Not your standard injury protocol
Once the players are cleared for activity, the real fun — keeping players healthy and eligible — begins. That is if your definition of fun includes the potential to randomly lose a player for a period of time because they have either tested positive or been in the vicinity of a confirmed COVID case. The 2021 MLB health and safety protocol includes a mandatory quarantine of seven days and a negative test on day five or later for a player to rejoin the team’s facilities.
These challenges created real concerns in 2020. Rodriguez talked about how the COVID protocols and challenges compare with managing the standard injury lists.
“Just between the infection and the contact tracing, that provides a real challenge to try to forecast and anticipate. This really highlights the importance of all the protocols that we put in place,” he said.
“One of the notable differences had been trying to forecast players coming back from injury. Not every player responds the same to COVID and not every player responds the same to an ankle injury or arm injury or bicep. Those are definitely similarities, we have a much broader catalogue of the standard injuries to baseball players to have a much better sense of timeline and the rehab process. COVID may affect the player very little to none at all, or affect the player from a cardiovascular standpoint or physical standpoint. I think there were some players last year that reported even fatigue and just overall weakness, even after they were asymptomatic and returned to play.”
“Not knowing how each player is going to respond is certainly a challenge. Some you may forecast to come back and will be down for the standard protocol time, and then go do a rehab assignment, and he’s good to go. Other players require as much time as possible to really manage the workload. This is incredibly difficult with pitchers, especially, with regards to workload management, building up innings, and depending on the time of the season, it can present some unique challenges as well,” he said.
Aside from the difference in recovery times, COVID has the potential to develop into an outbreak that can wipe out a third of the team in a matter of days, not something you need to worry about with an ankle injury. Teams normally only have to worry about losing multiple players to a single incident if two defenders collide while attempting to field a fly ball.
“The whole is greater than the sum of its parts” certainly could be the motto of the Tampa Bay Rays. One of the recurring themes in my conversation with Carlos Rodriguez was the wear and tear daily baseball exerts on players.

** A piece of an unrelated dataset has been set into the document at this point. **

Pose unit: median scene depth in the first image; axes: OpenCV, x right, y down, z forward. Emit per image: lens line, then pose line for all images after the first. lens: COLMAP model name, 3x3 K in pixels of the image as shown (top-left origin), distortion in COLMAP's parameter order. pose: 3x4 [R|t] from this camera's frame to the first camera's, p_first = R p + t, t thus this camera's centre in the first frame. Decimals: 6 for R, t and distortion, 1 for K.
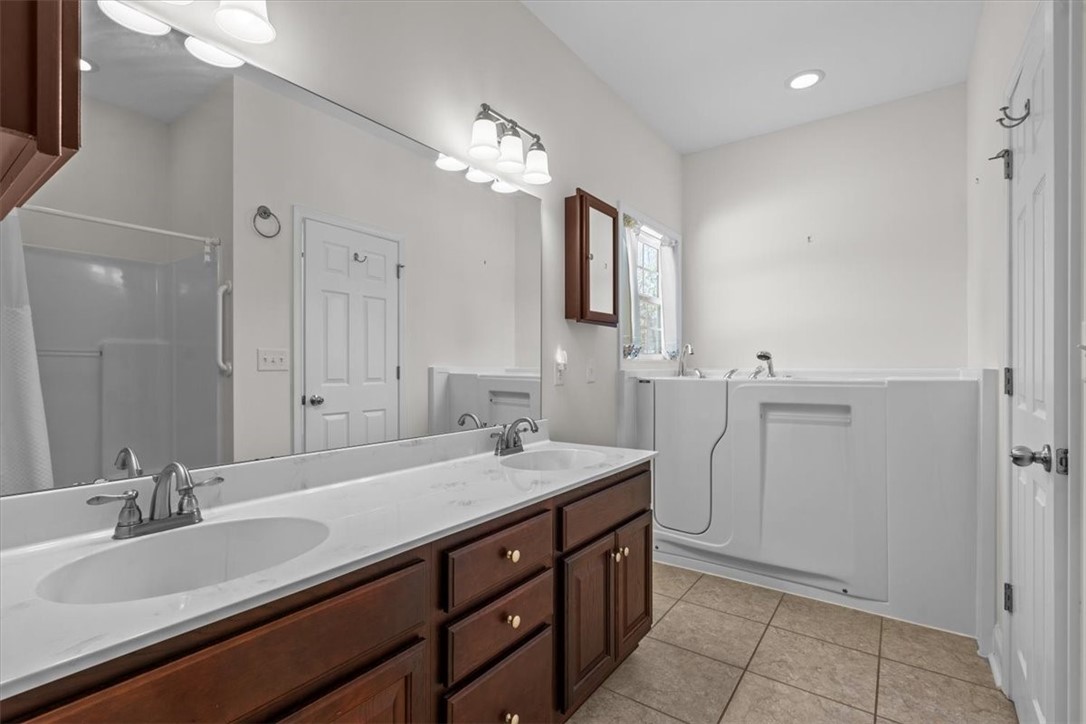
lens RADIAL K [[490.5, 0, 540.5], [0, 490.5, 363.8], [0, 0, 1]] dist [-0.006230, 0.002161]
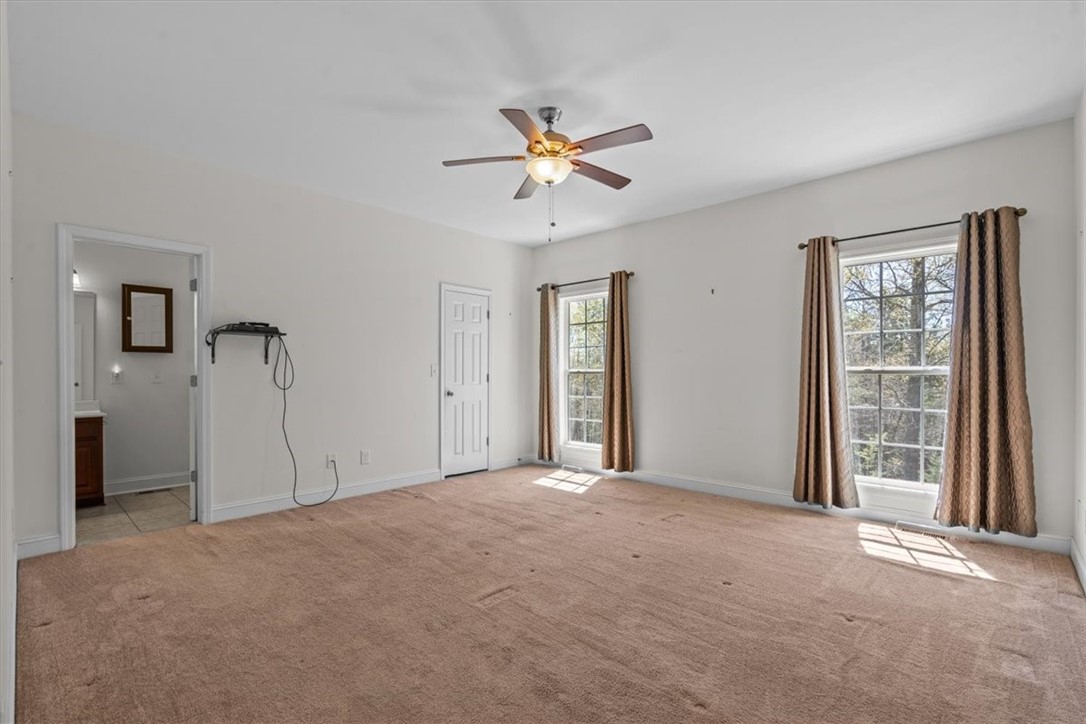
lens RADIAL K [[490.5, 0, 545.7], [0, 490.5, 366.6], [0, 0, 1]] dist [-0.006230, 0.002161]
pose [[0.991360, -0.003647, -0.131118, 2.494293], [0.003339, 0.999991, -0.002570, -0.018757], [0.131126, 0.002110, 0.991363, -0.912035]]
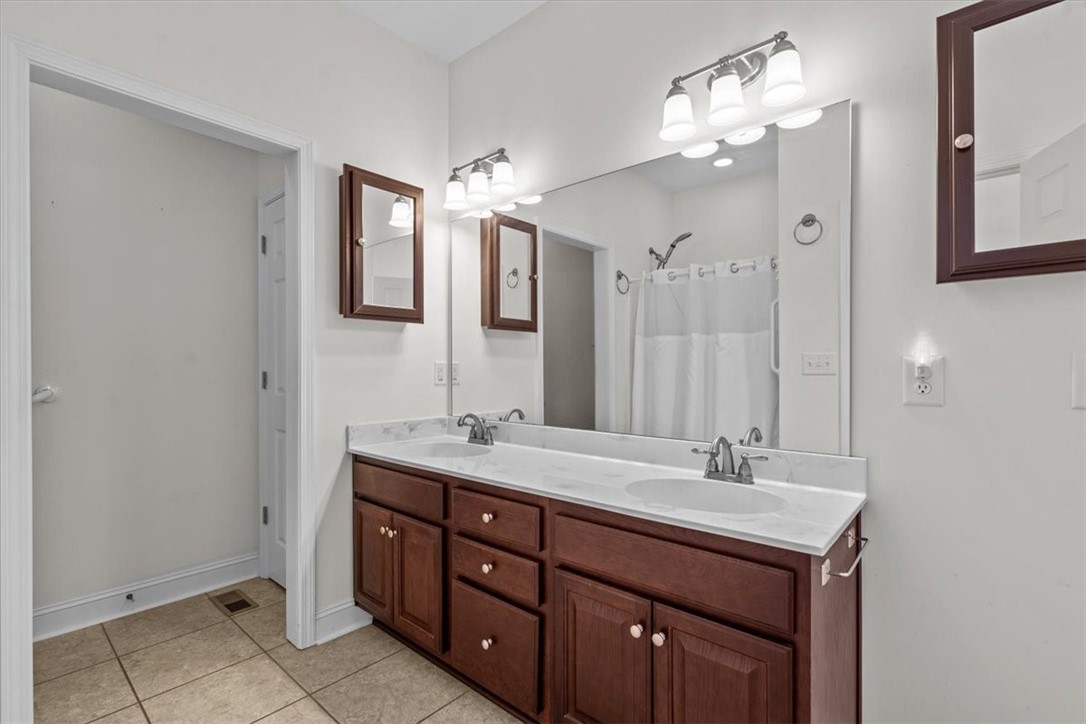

In any given season you can expect to have injuries and rely on utilizing the 40-man roster, Triple-A roster, and even players on the Double-A roster to get through 162 games. Throw in an on-going pandemic, questions about player durability (after a shortened 2020 season)? We really don’t know what to expect for players in 2021.
Carlos Rodriguez will need to determined whether the lessons of 2020 are transferrable, and to keep up with changing protocols and health challenges. With 2021 baseball around the corner, let’s remember, whenever we watch a healthy pitcher locate a curve ball or see a runner slide into second, that behind those players are a staff of unheralded professionals like Rodriguez, making sure our baseball heroes can take the field each day.